Site Build Name Test Name Status Details Consec­utive Missing Days Non-pass Last 30 Days Pass Last 30 Days Issue Tracker
vortex Trilinos-atdm-ats2-cuda-10.1.243-gnu-7.3.1-spmpi-2019.06.24_­static_­dbg MueLu_­Maxwell3D-Tpetra_­MPI_­4 Missing / Failed Completed (Failed) 0 12 7 #6882

That would really catch your eye and it would also allow automated tools like are getting written in https://github.com/trilinos/Trilinos/issues/3887 to handle these types of tests in a special way if needed.

bartlettroscoe commented 4 years ago

Note that one thing that might help this issue is when the expected_fail_regex field is added to the CSV file (and multiple criteria can be match the same test). We might consider adding special logic where if a tracked built failing test is missing in the outer query of nonpassing tests but is shown to be failing once the test history is extracted, then if the test output matches the failed test, then it can be categorized with that issue tracker instead and sorted to the bottom of the email under the table "Tests with issue trackers allowed to fail Failed: twiatff = ???". In that case, nothing gets listed for that test for that issue tracker. I think that would be the solution to this problem long term (once I can get around to implementing the expected_fail_regex and allow_to_fail fields in the CSV file).

Short term, I think we need to avoid some confusion and just change the status of these tests from "Failed" to "Missing / Failed" and then we can decide how to deal with these entries in the bot being implemented in https://github.com/trilinos/Trilinos/issues/3887.
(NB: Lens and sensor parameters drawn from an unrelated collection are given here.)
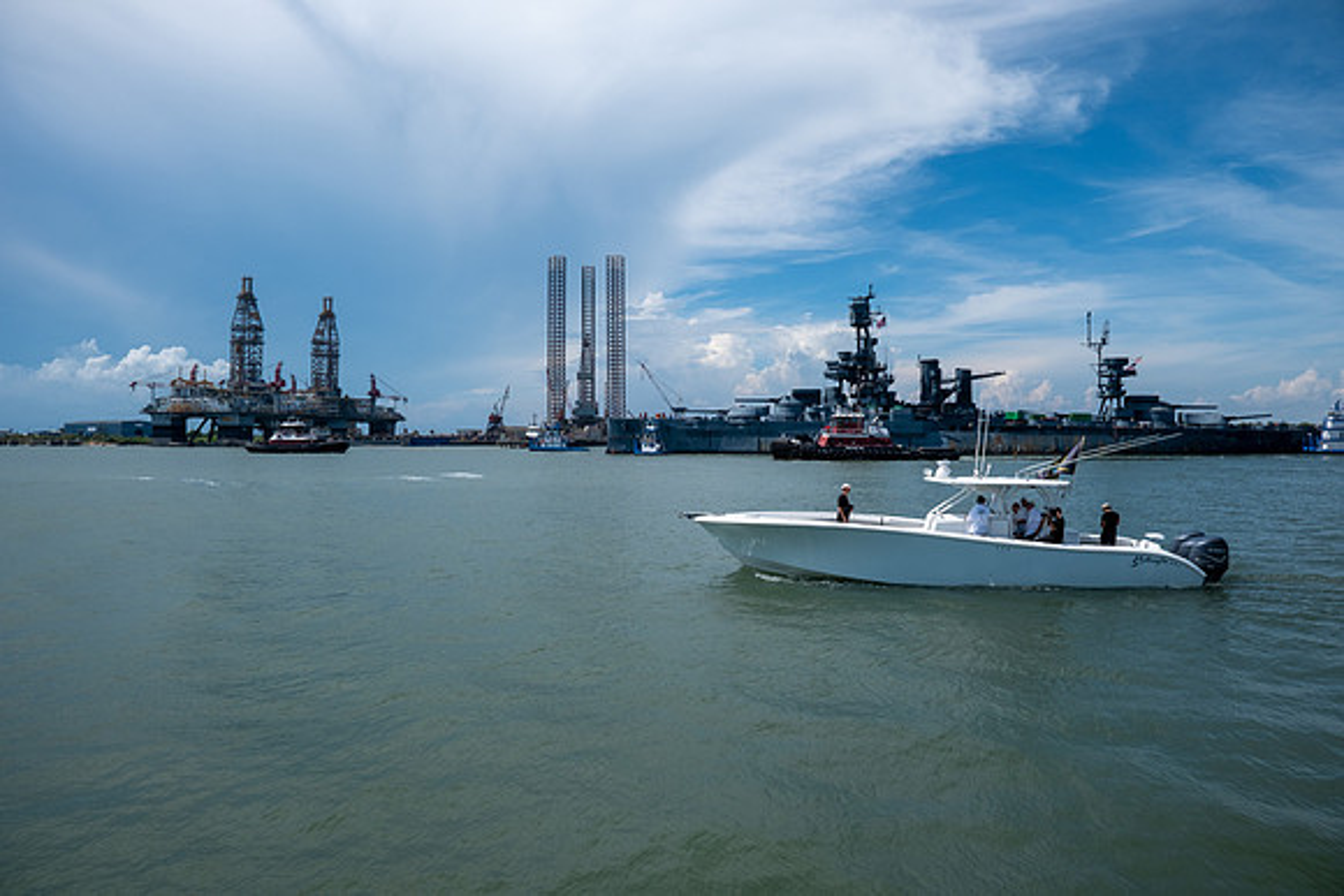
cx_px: 672
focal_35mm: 24
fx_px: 896
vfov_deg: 53.2
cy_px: 448
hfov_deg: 73.7
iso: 160
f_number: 9
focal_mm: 16
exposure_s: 1/800
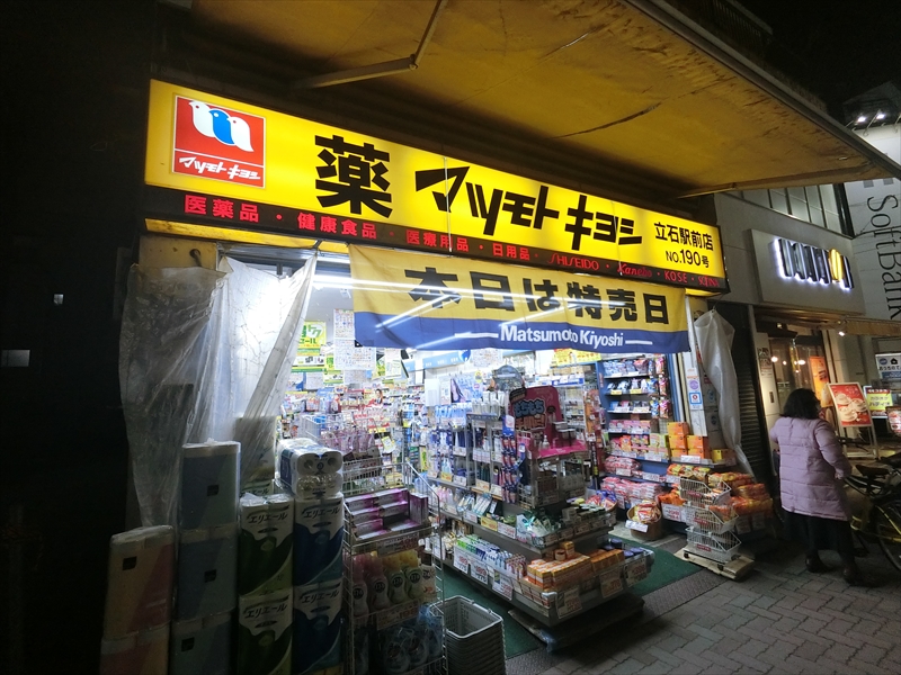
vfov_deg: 78.1
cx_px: 450
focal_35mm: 16
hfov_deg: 94.5
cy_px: 338
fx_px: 416
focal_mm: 2.87
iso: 250
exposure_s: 1/100
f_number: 2.8
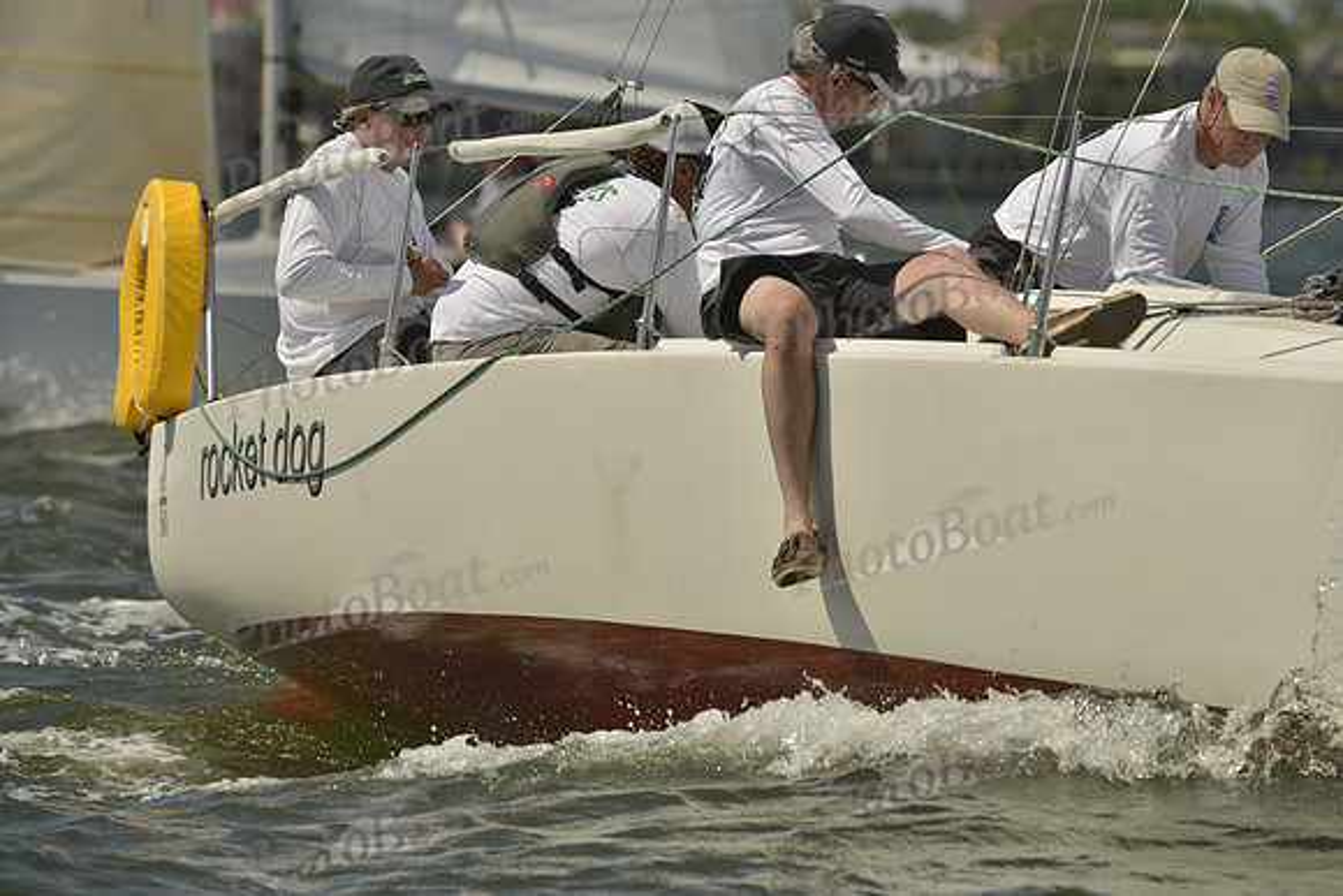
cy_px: 448
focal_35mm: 380
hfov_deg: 5.4
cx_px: 672
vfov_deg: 3.6
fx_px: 14179
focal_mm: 380
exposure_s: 1/1600
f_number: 10
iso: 280
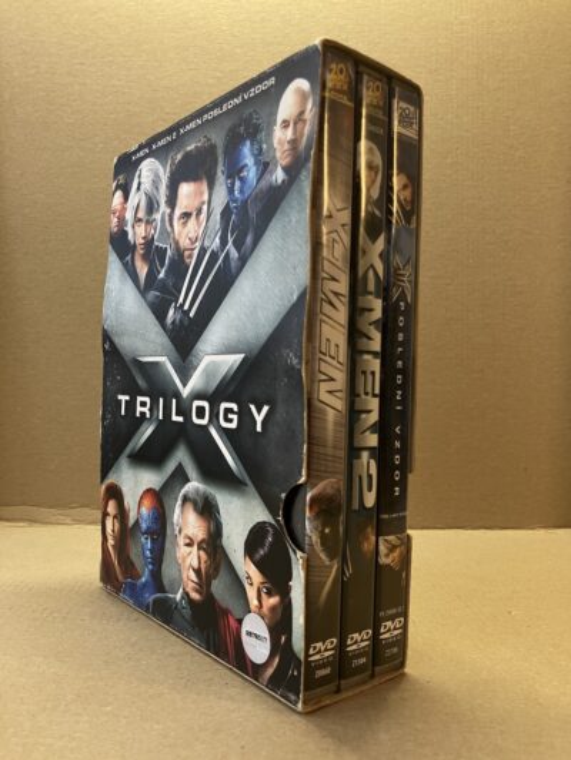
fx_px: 616
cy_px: 380
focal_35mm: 28
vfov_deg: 63.4
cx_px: 286
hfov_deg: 49.8
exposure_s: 1/90
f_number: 1.8
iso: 80
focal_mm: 3.99
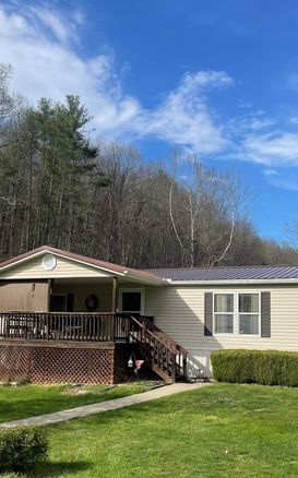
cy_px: 286
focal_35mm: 42
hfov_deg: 30.4
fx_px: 547
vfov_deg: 47.0
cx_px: 124
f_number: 1.6
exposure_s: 1/2506
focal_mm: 4.2
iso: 32
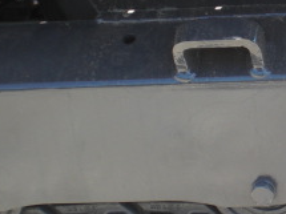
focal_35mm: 113
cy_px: 88
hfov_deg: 16.5
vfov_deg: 13.1
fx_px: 933
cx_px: 363
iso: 64
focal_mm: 6.3
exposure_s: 1/160
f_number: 3.1
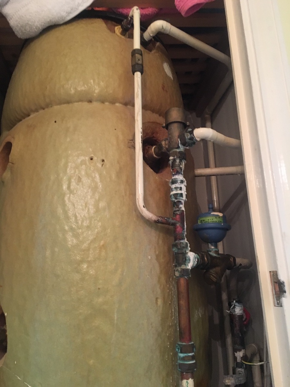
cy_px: 194
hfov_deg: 48.2
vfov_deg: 61.7
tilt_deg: +16.3
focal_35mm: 29
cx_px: 145
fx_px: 324
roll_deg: +2.0
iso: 200
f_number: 2.2
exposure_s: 1/25
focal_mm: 4.15
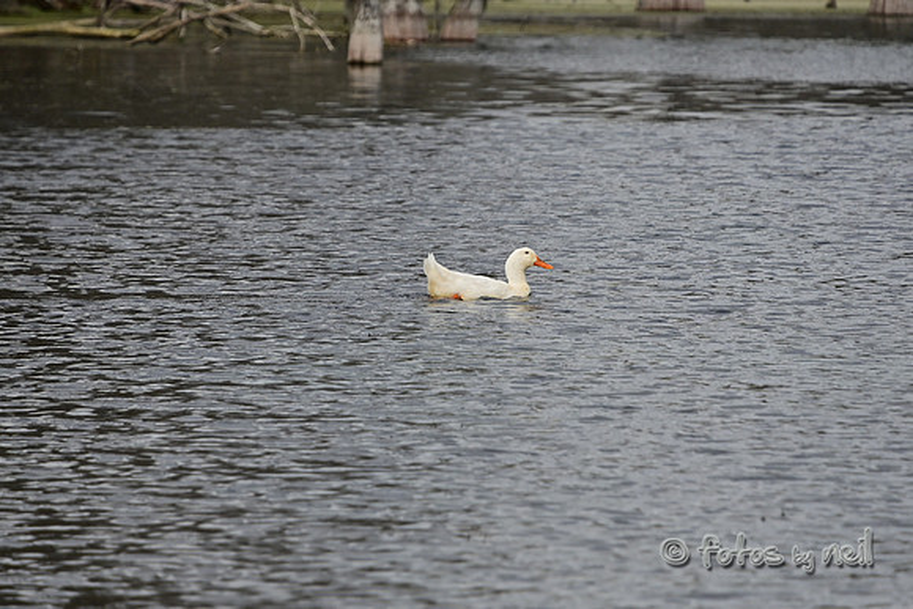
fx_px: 7026
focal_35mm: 277
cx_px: 456
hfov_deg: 7.4
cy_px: 304
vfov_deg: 5.0
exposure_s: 1/1250
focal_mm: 185
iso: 200
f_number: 6
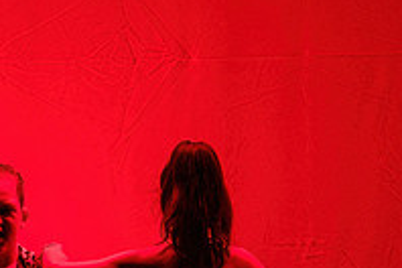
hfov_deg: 3.0
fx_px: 7682
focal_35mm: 688
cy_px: 340
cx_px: 27
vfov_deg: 2.0
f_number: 2.8
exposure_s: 1/400
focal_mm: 185
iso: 1250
bartlettroscoe commented 4 years ago

I pushed the commit 7a078b9 that changes the status of these special tracked tests from "Failed" to "Missing / Failed".

Putting this in review for now.

bartlettroscoe commented 4 years ago

The implementation in commit 7a078b9 being used in the TrilinosATDMStatus scripts has been working fairly well (at least for me). The one downside is that table showing the number of failing tests in the last X days shows a fails number of failures because know system failures are not being filtered out.

Therefore, I think the best situation would be to add the option --extra-exclude-test-filters="field1=<field1>&compare1=<compare1>&value1=<value1>&..." and use it in the global query of nonpassing tests but also use it for the test history link and queries. But it would be good to also get the test history without theses extra filter fields as well to show the the test was "Missing Failed" like the current implementation was doing. And it would be nice to have access to both of these test history queries. The problem is how to do that? Perhaps we could add the queryTests.php without the extra query fields to the '0' in the "Consecutive Missing Days" column? The fact that a tests is both "missing" and "failed" with '0' missing consecutive days, clicking on that '0' might be a good way to provide access to this information.

I really need to split off a new TriBITS Issue to implement --extra-exclude-test-filters in the way described in the paragraph above and close this issue!